Filmin eksik tarafları da vardı tabi... Yine de anlatmak istediğini sadelikle anlatmış bir film rahatlığıyla bitti bana kalırsa. Rose'u alevler içinde değil de; çiçekler dikerken bırakmak; umudunu/umutsuzluğu sorgulamaktı birazda!
Ve filmin şarkıları... Güzeldiler! Gerçi filmin sonunda bütün şarkıları okudum ama; Bob bylan'ın ünlü "One More Cup of Coffee"si dışında hiç birini hatırlamıyorum. Üstelik IMDB'de de bulamadım.
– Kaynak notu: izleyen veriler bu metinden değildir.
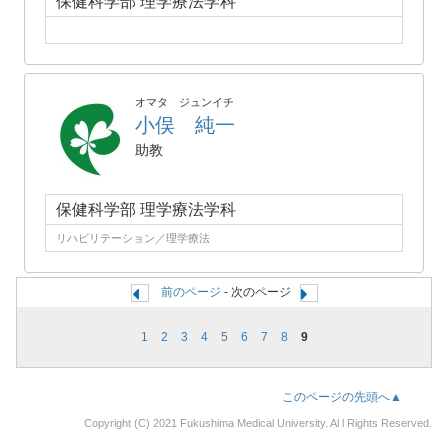
保健科学部 理学療法学科
オマタ ジュンイチ
小俣 純一
助教
保健科学部 理学療法学科
リハビリテーション／理学療法
前のページ
- 次のページ
1
2
3
4
5
6
7
8
9
このページの先頭へ▲
Copyright (C) 2021 Fukushima Medical University. Al l Rights Reserved.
Neyse! Keyifli bir pazar gününün ardından kendimi istatistiki bilgilere gark ediyorum. Kulaklığımda bir şarkı... Bu kez Sertap söylüyor:One more cup of coffee for the road...

01 Mart 2006

Dün gece cehaletimizden biraz aldırdık!


Sabah çok erken başlayan, sunumlarla süren bir günün akşamında, Hacettepe Üniversitesinin M Salonunu hınca hınç dolduran kalabalığın arasına karıştık dün. Hacettepe Senfoni Orkestrası konseri için. Daha önce de orada konserlere gitmiş biri olarak bu kalabalığı pek anlamdıramamıştım başta. Cehaletime verin! Gülsin Onay adını duymamıştım. Dün gece öğrendim.

Chopin (şopen) adı bana hep Türkan Şoray'ın şarkıcıyı; Kadir İnanır'ın yakışıklı ve gizemli besteciyi canlandırdığı Türk Filmini anımsatır. Hatırlıyoruz değil mi? Ancak dün akşam Gülsin Hanım'ın piyanosundan çıkan Chopın'ın 2. piyano konçertosunun nağmeleri ile çağrışımlarım farklılaştı. Enstrüman çalan insanlara olan hayranlığım perçinlenirken cehaletimden biraz aldırdım. Dün akşam için, konserden haberdar eden arkadaşım Şahap'a, bizi misafir eden ve süper keman çalabilen arkadaşım Seda'ya teşekkürler.